The surface energies of the antiglare films prepared in Examples 1-5 and Comparative Examples 1-3 were measured by using the KRUSS DSA100 and the Owen Wendt Model Respectively.

(2) Antifouling property

Antifouling properties of the antiglare films prepared in Examples 1-5 and Comparative Examples 1-3 were evaluated by using a marking pen on the coating layer side of the antiglare film and wiping with sabina, and the results were evaluated as follows.

O: Not very well. Well cleared. No pen left.

△: Increasingly written. Pen residue left.

X: Well written. Not erased.

(3) Protective Film Peeling Voltage

The antiglare films prepared in Examples 1-5 and Comparative Examples 1-3 and a polarizing plate protective film containing an antistatic agent were laminated to the pressure-sensitive adhesive using a laminate, peeled at a rate of 0.3 m / min, and subjected to an electrostatic voltmeter The peeling electrification voltage was measured.

Surface energy
(mN / m) Antifouling Protective film
Peeling electrification voltage Example 1 35 O 132.6 Example 2 35 O 148.3 Example 3 40 O 48.8 Example 4 45 O 23.7 Example 5 50 O 12.5 Comparative Example 1 25 X 672.4 Comparative Example 2 30 X 492.8 Comparative Example 3 55 △ 10.3

As shown in Table 1, when the surface energy of the optical film according to the present invention is in the range of 30 mN / m to 50 mN / m, the antistatic property is transferred upon peeling the polarizing plate protective film so that the peeling electrification voltage is 300 V or less, I could confirm. On the other hand, when the surface energy is as high as 55 mN / m, the peeling electrification voltage of the polarizing plate protective film is as low as 10.3 V, but the pen residue is found in the antifouling property, and the surface of the protective film adhesive and antistatic Stain was observed.

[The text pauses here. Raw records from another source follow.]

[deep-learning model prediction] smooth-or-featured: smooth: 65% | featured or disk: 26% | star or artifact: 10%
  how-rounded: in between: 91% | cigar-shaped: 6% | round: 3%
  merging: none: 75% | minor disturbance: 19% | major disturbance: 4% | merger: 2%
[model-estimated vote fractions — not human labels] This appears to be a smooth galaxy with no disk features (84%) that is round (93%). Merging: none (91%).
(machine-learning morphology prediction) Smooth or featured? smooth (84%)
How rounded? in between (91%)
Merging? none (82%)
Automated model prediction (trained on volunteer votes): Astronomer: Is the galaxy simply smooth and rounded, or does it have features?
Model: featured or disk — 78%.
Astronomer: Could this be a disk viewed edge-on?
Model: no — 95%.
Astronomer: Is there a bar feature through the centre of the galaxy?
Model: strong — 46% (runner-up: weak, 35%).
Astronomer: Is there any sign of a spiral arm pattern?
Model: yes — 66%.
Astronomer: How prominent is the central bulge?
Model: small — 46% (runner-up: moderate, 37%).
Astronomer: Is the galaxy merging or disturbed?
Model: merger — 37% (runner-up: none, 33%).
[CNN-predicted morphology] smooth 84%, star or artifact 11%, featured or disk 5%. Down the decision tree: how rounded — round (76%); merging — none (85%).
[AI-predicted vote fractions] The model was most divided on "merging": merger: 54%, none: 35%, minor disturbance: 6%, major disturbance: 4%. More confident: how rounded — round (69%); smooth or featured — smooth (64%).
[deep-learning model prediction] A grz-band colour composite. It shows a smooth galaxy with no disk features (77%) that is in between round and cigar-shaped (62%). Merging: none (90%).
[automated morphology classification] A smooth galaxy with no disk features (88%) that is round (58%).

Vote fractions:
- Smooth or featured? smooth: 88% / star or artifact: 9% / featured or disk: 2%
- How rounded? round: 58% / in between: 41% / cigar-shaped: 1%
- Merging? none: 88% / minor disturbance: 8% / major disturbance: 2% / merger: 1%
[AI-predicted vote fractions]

It will be apparent to those skilled in the art that various modifications and variations can be made in the present invention without departing from the spirit or scope of the invention. Do. It will be understood by those skilled in the art that various changes in form and details may be made therein without departing from the spirit and scope of the invention as defined by the appended claims.

Accordingly, the actual scope of the invention is defined by the appended claims and their equivalents.

Claims (12)

An optical film having a surface energy of 30 mN / m to 50 mN / m. The optical film according to claim 1, wherein the polarizing plate protective film is a polarizing plate surface-treated film to which the polarizing plate protective film is attached. The optical film according to claim 1, which is a polarizer protective film, a hard coating film, an antiglare film or an antireflection film. The optical film according to claim 2, wherein a dielectric strength at the time of peeling the polarizing plate protective film is 300 V or less. An optical laminate having a polarizing plate protective film attached to the optical film according to any one of claims 1 to 4. The optical laminate according to claim 5, wherein the polarizer protective film comprises a pressure-sensitive adhesive layer formed from a pressure-sensitive adhesive composition containing an antistatic agent. A polarizing plate laminated with the optical film according to any one of claims 1 to 4. A polarizing plate in which the optical laminate according to claim 5 is laminated. A polarizing plate in which the optical laminate according to claim 6 is laminated. 8. An image display device comprising the polarizing plate according to claim 7. 9. An image display device comprising the polarizing plate according to claim 8. An image display device comprising the polarizing plate according to claim 9.